Bloc de texte:
Sans la levure la bière n’est qu’un vulgaire jus sucré, une mélasse imbuvable qu’on appelle le mout. Il y a autant, voire plus de différence entre la bière et ce concentré de malt qu’entre le vin et un jus de raisin, et pour cause c’est exactement le même processus de fermentation alcoolique, la transformation du sucre en alcool et en gaz (et en arômes), dû à la même espèce : Saccaromyces cerevisiae, un champignon unicellulaire microscopique dont la famille : levure s’est séparée des autres champignons il y a 3 à 400 millions d’années. Ce n’est qu’au XIXes que Pasteur décrira le rôle des microorganismes dans les fermentations, et donc de l’hygiène pour préserver les caractéristiques spécifiques de la souche choisie.
Elle est omniprésente dans la nature, sur les fruits, les plantes, sur et dans les animaux, dans la terre, sur des grains de poussière… Dans le vin on utilise les levures naturellement présentes sur le raisin, à l’état sauvage. Dans la bière ou dans le pain (où c’est encore la même espèce), on sélectionne de fabrication en fabrication les souches pour leurs caractéristiques spécifiques, générant par la un phénomène de domestication. Au même titre qu’une lignée de bergers obtiendront de bons chiens de berger, et des bourgeois un bon caniche, le boulanger aura plutôt des levures capables de lever, un brasseur de faire de l’alcool.

Données sources:

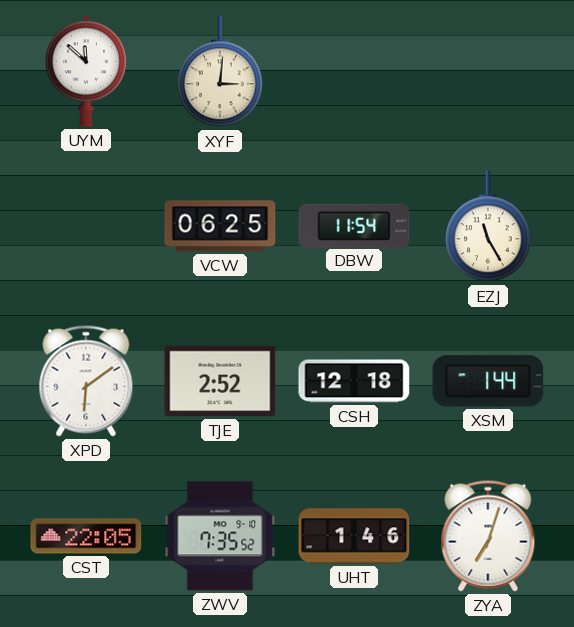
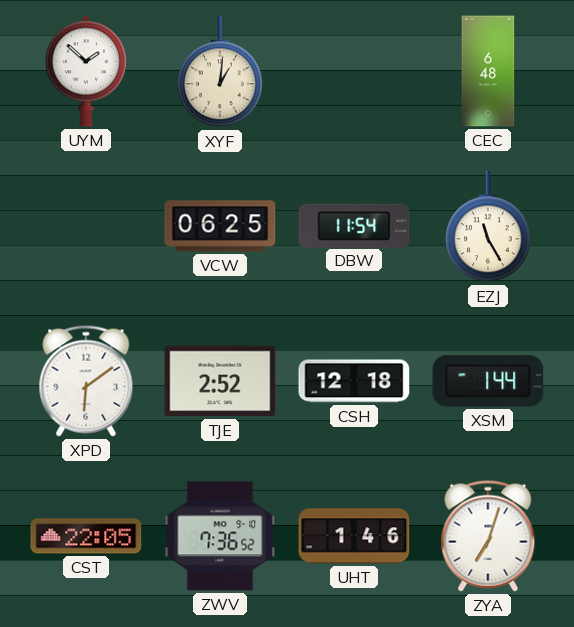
UYM: 11:52 -> 1:52
XYF: 3:01 -> 1:01
CEC: none -> 6:48
ZWV: 7:35 -> 7:36
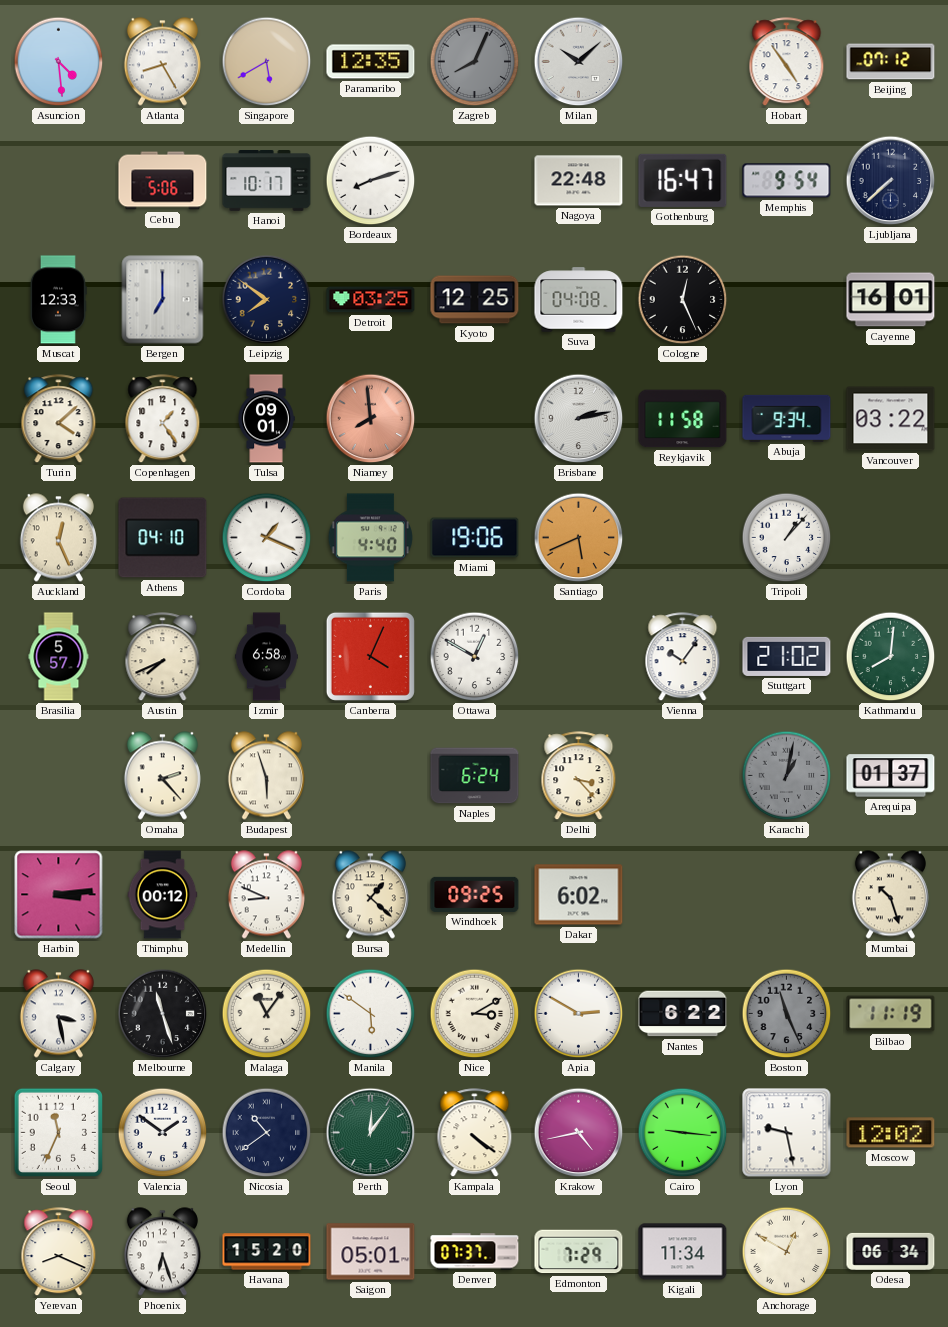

Consigne 1: Recopiez le passage du texte sur la levure qui va de « Elle est omniprésente » à « faire de l’alcool. ».
Consigne 2: D'après le texte sur la levure, quelles levures utilise-t-on dans le vin ?
Consigne 3: Reprenez le texte sur la levure là où il s'arrête et prolongez-le.

Réponse 1:
Elle est omniprésente dans la nature, sur les fruits, les plantes, sur et dans les animaux, dans la terre, sur des grains de poussière… Dans le vin on utilise les levures naturellement présentes sur le raisin, à l’état sauvage. Dans la bière ou dans le pain (où c’est encore la même espèce), on sélectionne de fabrication en fabrication les souches pour leurs caractéristiques spécifiques, générant par la un phénomène de domestication. Au même titre qu’une lignée de bergers obtiendront de bons chiens de berger, et des bourgeois un bon caniche, le boulanger aura plutôt des levures capables de lever, un brasseur de faire de l’alcool.

Réponse 2: On utilise les levures naturellement présentes sur le raisin, à l'état sauvage.

Réponse 3:
Dans la bière une levure peut être plus ou moins atténuante : c’est-à-dire capable de transformer une gamme plus ou moins grande de sucres : certaines laissent dans la bière les plus complexes, donnant une bière plus ronde, d’autre mangent tout, donnant une bière plus sèche. Plus ou moins floculante : prompte à donner une bière très limpide ou au contraire très trouble. Plus ou moins arômatique, donnant soit des bières très neutres qui laissent les malts et houblons s’exprimer, ou très odorantes sur des notes fruitées, épicées, de bonbons, terreuses, fermières, voire sexuelles. De ce point de vue la température de fermentation peut avoir un rôle important ainsi que la recette et les combinaisons avec les autres ingrédients, la réaction des levures à l’infusion à froid de houblon est par exemple un domaine en pleine évolution.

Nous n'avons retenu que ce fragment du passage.